January 30: Katie Mack, U. of Melbourne, 10 am

Dark Matter Particle Physics and Cosmological Evolution

I will present a summary of current prospects for constraining dark matter models in high-redshift astronomy and discuss new avenues of investigation (and work in progress), including a self-consistent treatment of dark matter particle physics in cosmological simulations. Dark matter annihilation or decay in the era of galaxy formation has the potential to alter the evolution of early structures and the intergalactic medium, which may be detectable in the high-redshift 21cm signal of neutral hydrogen. I will discuss how feedback effects between different regimes of dark matter energy injection can alter the formation and evolution of the first stars and galaxies in previously unexplored ways.
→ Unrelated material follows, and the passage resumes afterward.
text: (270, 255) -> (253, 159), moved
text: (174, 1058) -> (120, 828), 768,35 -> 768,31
February 25: Jorge Diaz, Indiana U., 1 pm

Testing Lorentz invariance with neutrinos

In the past, neutrinos played a fundamental role in the development of our understanding of the nuclear forces, when neutrinos served as probes to study the interior of hadrons. Today, neutrino-oscillation experiments can be viewed as natural interferometers sensitive to possible new physics. In particular, neutrinos can be used to test Lorentz invariance, a cornerstone of modern physics. In this talk, I will introduce a general formalism to study Lorentz violation and describe how we can search for possible deviations from exact Lorentz invariance using neutrino oscillations. I will also show how the breaking of Lorentz symmetry in neutrinos could explain some anomalous results that different experiments have observed in recent years. Additionally, I will describe the effects of Lorentz violation in tritium decay, polarized-neutron decay, and double beta decay and how we can use current and future experiments to search for the key signals of the violation of Lorentz invariance.
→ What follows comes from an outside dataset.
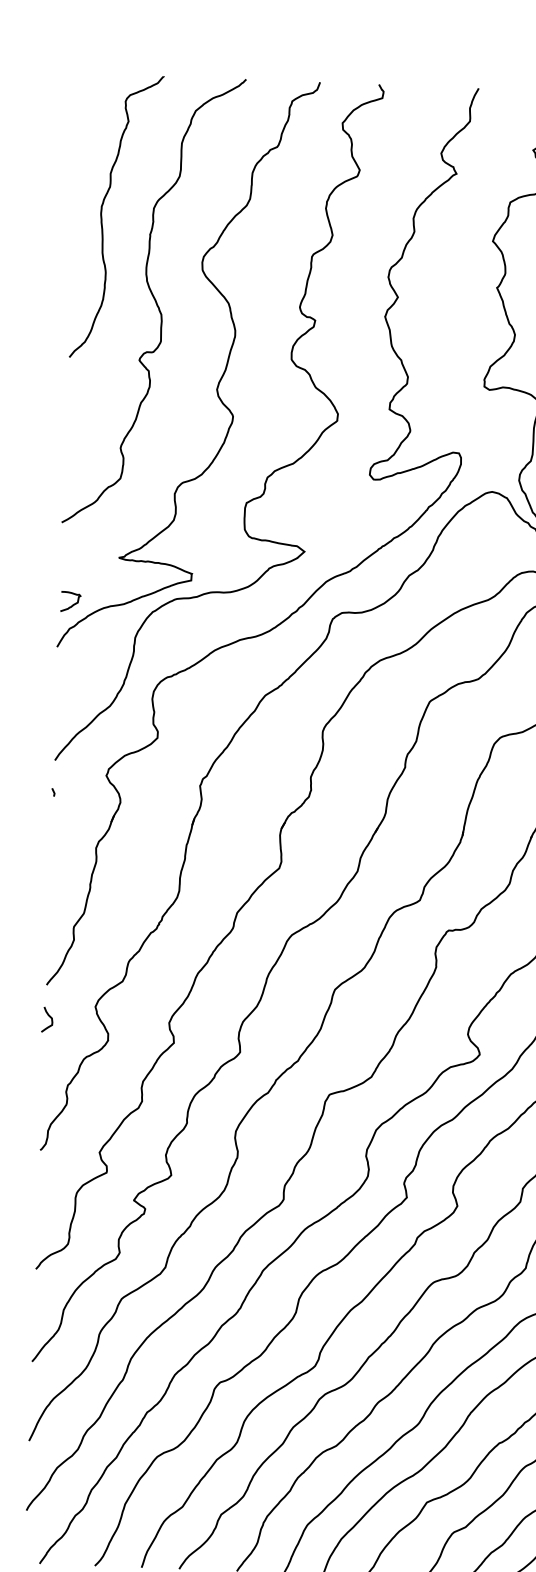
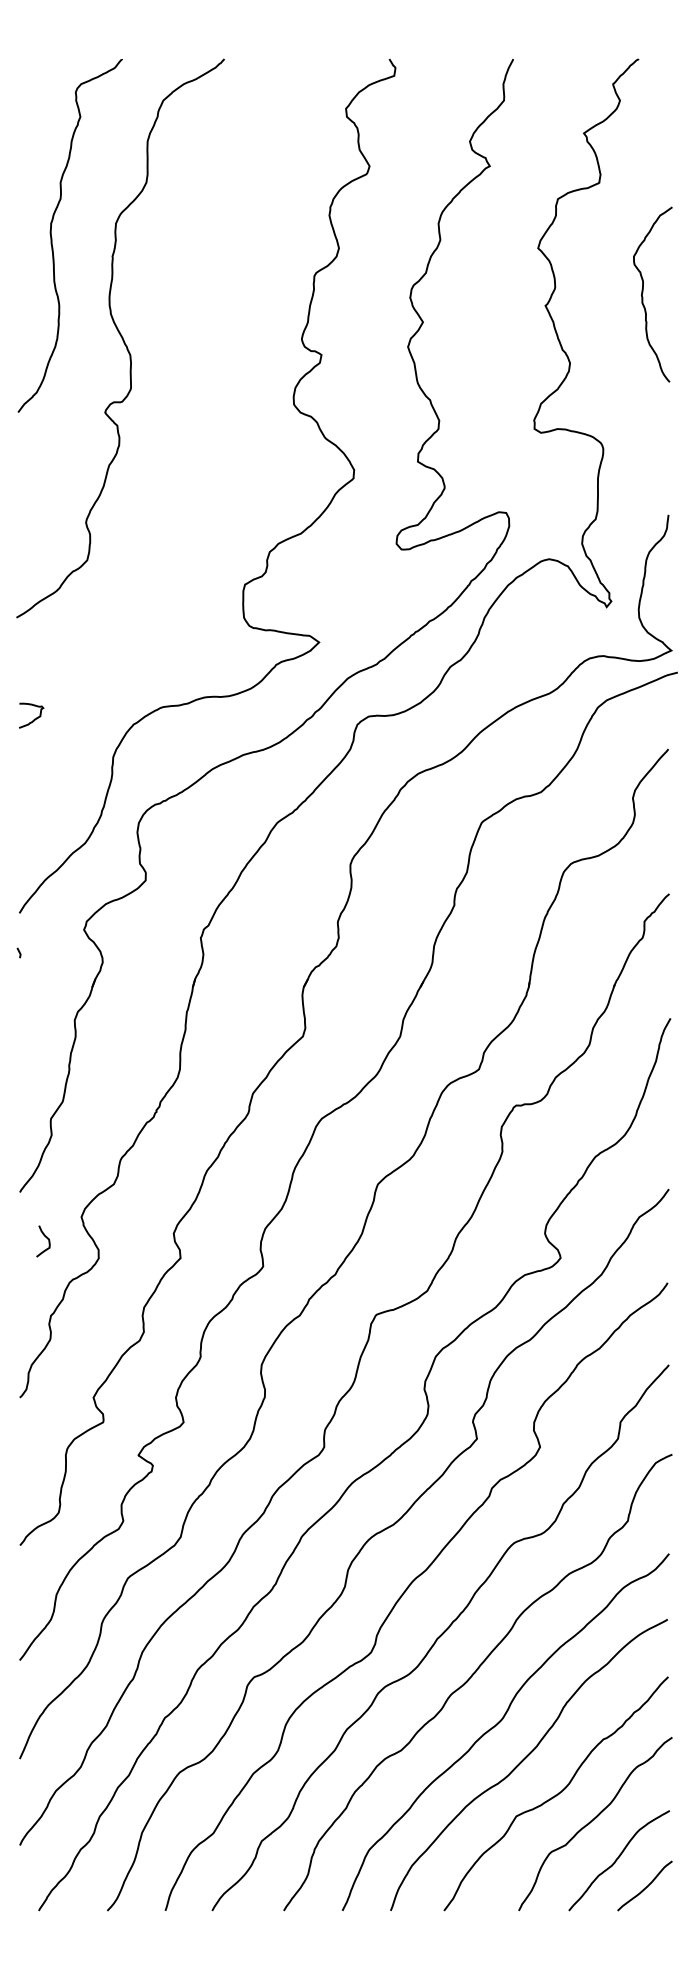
curve: (218, 381) -> (204, 435), removed
curve: (49, 1017) -> (46, 1238), moved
April 1: Chris Neu, U. of Virginia, 1 pm

The Interplay Between the Top Quark and the Higgs Boson: How a discovery from a generation ago can help us understand the latest breakthrough in particle physics

The recent discovery at the LHC of a new fundamental particle has generated a significant amount of excitement around the globe -- an excitement unmatched in particle physics since the discovery of the top quark in 1995. Given its observed decay channels, its mass and a handful of its properties, indications are that this new particle could be the long-sought Higgs boson, purported to be the linchpin in understanding the imposition of mass to the fundamental particles. But much remains to be known about this new particle -- it could be the Higgs boson predicted by the standard model or it could be something more exotic. Characterization of this new particle must be done in many different channels; its interactions with the top quark will play a vital role in this endeavor. Herein I describe the importance the top quark will play in studies of this new particle, and describe in detail one particularly important channel in the characterization effort: the search for production of the Higgs in association with top-quark pairs at CMS.
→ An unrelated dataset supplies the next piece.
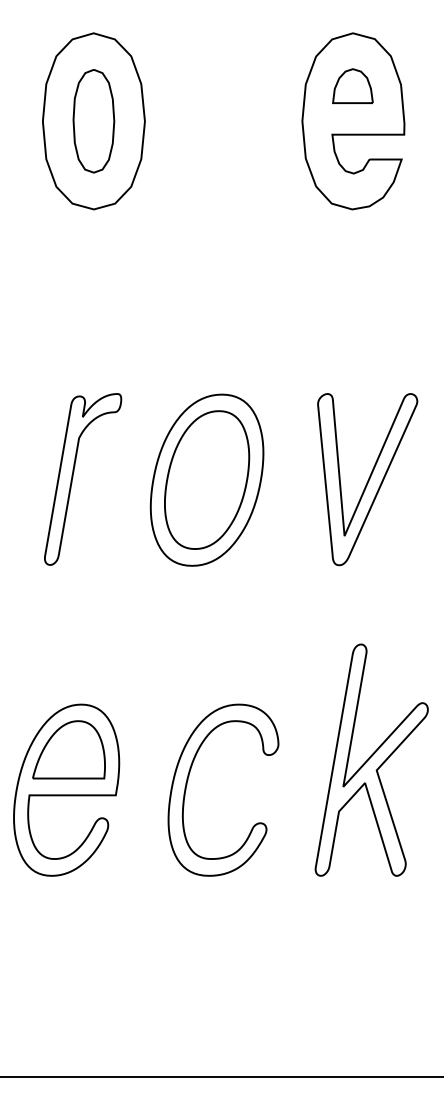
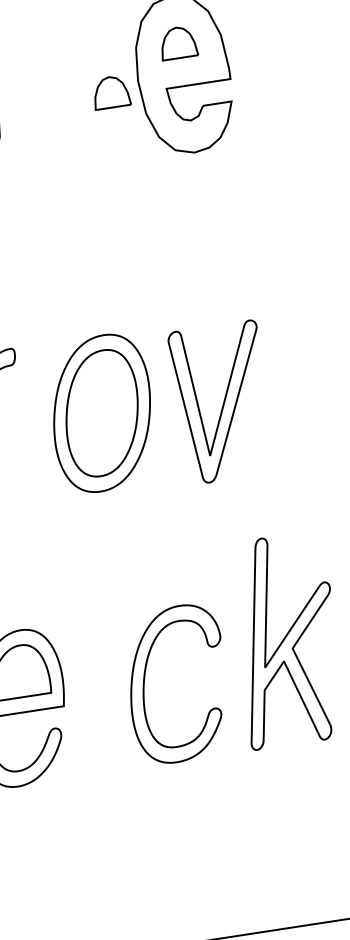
part: (270, 128) -> (110, 91), added
part: (367, 479) -> (222, 402), moved
part: (188, 780) -> (145, 680), moved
April 15: Max Chertok, UC Davis, 1 pm

Searches for Beyond the Standard Model Higgs at CMS

The 2012 discovery of a Higgs-like particle at the Large Hadron Collider, at CERN, in Geneva, Switzerland, has captured the world's attention. This may indeed be the long-sought Higgs boson, first predicted in the 1960's to explain how SM particles acquire their masses. This brand-new particle, however, may be accompanied by other new states predicted in theories with more complex Higgs structures. In this talk, I will present the status of searches for BSM Higgs at CMS, including those for doubly-charged states as well as scalar and pseudoscalar Higgs predicted by NMSSM models.